Selected excerpt:
◇ ◇ ◇

Fast.ai with Google Colab


(Vishal Pani) #1

Due to personal reasons I am not able create an account through Paperspace or other cloud platforms. I heard that Google is providing free GPU through the Colab platform. Will that be sufficient to complete both parts of the deep learning course?
It provides the tesla K80 gpu and 13gb of RAM.


(Gil Rosenthal) #2

I’ve successfully completed part 1 of the Deep Learning course using Google Colab. It took a little fiddling around, but I think I have found the 1-run script to make it work. Here are the steps I take:

  1. Upload the desired fast.ai notebook to my Google Drive, then open it in Colab

  2. Change runtime type to Python 3, and then change Hardware Accelerator to GPU

  3. When the runtime is connected, add this block of code to the top: https://gist.github.com/gilrosenthal/58e9b4f9d562d000d07d7cf0e5dbd840

  4. Run it, then the rest of the notebook should run fine!

NB: You need to run this script any time you connect to a new runtime or open the notebook


(Ronaldo da Silva Alves Batista) #3

Hello @vishal.pani,

I’m currently in the second half of Part 1 of the Deep Learning Course. It’s perfectly possible to complete the whole course just using Colab.

In fact, a great resource that gives you almost a similar experience with using AWS, Paperspace or Google Cloud is Clouderizer using the Colab as a backend platform for the GPU and Google Drive as your permanent disk, so it’s a free computation engine because of Colab, a free permanent disk for saving datasets and models because you can connect your Google Drive account to it.

The team at clouderizer already created a Community Project for fast.ai which does all the configuration for you and load the updated libraries each time you start the project, loads any Kaggle Datasets at start or install python libraries or linux libraries.

You can sign up and literally in minutes begin running the notebooks with a terminal available in the browser.

◇ ◇ ◇

Extracted data:
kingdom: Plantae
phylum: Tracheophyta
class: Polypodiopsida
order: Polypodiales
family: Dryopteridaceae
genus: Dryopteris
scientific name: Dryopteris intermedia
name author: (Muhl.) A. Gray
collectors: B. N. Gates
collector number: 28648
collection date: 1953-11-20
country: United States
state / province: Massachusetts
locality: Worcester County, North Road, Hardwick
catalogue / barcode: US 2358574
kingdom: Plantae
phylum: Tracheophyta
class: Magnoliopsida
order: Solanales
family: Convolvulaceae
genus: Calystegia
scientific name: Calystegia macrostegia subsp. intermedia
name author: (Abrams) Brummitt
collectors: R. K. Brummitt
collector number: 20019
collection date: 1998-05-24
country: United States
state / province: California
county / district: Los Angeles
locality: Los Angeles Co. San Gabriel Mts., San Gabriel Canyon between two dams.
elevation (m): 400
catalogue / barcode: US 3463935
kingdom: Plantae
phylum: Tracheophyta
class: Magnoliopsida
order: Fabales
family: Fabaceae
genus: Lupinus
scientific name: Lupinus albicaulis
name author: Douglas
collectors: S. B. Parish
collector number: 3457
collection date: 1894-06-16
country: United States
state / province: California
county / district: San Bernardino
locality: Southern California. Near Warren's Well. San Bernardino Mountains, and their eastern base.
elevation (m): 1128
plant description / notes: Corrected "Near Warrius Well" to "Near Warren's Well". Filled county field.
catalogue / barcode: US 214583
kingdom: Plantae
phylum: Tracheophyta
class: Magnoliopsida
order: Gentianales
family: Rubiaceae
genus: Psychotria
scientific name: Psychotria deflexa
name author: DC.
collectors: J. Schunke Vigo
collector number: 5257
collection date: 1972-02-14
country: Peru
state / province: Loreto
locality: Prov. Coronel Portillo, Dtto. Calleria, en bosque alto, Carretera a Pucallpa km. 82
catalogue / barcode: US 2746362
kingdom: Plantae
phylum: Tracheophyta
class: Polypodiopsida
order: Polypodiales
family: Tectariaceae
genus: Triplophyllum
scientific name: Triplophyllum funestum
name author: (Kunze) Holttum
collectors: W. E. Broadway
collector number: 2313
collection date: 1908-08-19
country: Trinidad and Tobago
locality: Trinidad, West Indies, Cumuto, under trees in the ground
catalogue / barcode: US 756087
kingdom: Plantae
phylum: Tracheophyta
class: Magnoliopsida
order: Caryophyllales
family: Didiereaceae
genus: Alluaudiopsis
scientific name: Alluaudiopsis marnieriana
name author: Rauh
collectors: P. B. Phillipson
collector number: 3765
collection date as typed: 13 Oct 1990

◇ ◇ ◇

Copy out the entire forum thread on using fast.ai with Google Colab word for word.

Answer for the task:
Fast.ai with Google Colab


(Vishal Pani) #1

Due to personal reasons I am not able create an account through Paperspace or other cloud platforms. I heard that Google is providing free GPU through the Colab platform. Will that be sufficient to complete both parts of the deep learning course?
It provides the tesla K80 gpu and 13gb of RAM.


(Gil Rosenthal) #2

I’ve successfully completed part 1 of the Deep Learning course using Google Colab. It took a little fiddling around, but I think I have found the 1-run script to make it work. Here are the steps I take:

  1. Upload the desired fast.ai notebook to my Google Drive, then open it in Colab

  2. Change runtime type to Python 3, and then change Hardware Accelerator to GPU

  3. When the runtime is connected, add this block of code to the top: https://gist.github.com/gilrosenthal/58e9b4f9d562d000d07d7cf0e5dbd840

  4. Run it, then the rest of the notebook should run fine!

NB: You need to run this script any time you connect to a new runtime or open the notebook


(Ronaldo da Silva Alves Batista) #3

Hello @vishal.pani,

I’m currently in the second half of Part 1 of the Deep Learning Course. It’s perfectly possible to complete the whole course just using Colab.

In fact, a great resource that gives you almost a similar experience with using AWS, Paperspace or Google Cloud is Clouderizer using the Colab as a backend platform for the GPU and Google Drive as your permanent disk, so it’s a free computation engine because of Colab, a free permanent disk for saving datasets and models because you can connect your Google Drive account to it.

The team at clouderizer already created a Community Project for fast.ai which does all the configuration for you and load the updated libraries each time you start the project, loads any Kaggle Datasets at start or install python libraries or linux libraries.

You can sign up and literally in minutes begin running the notebooks with a terminal available in the browser.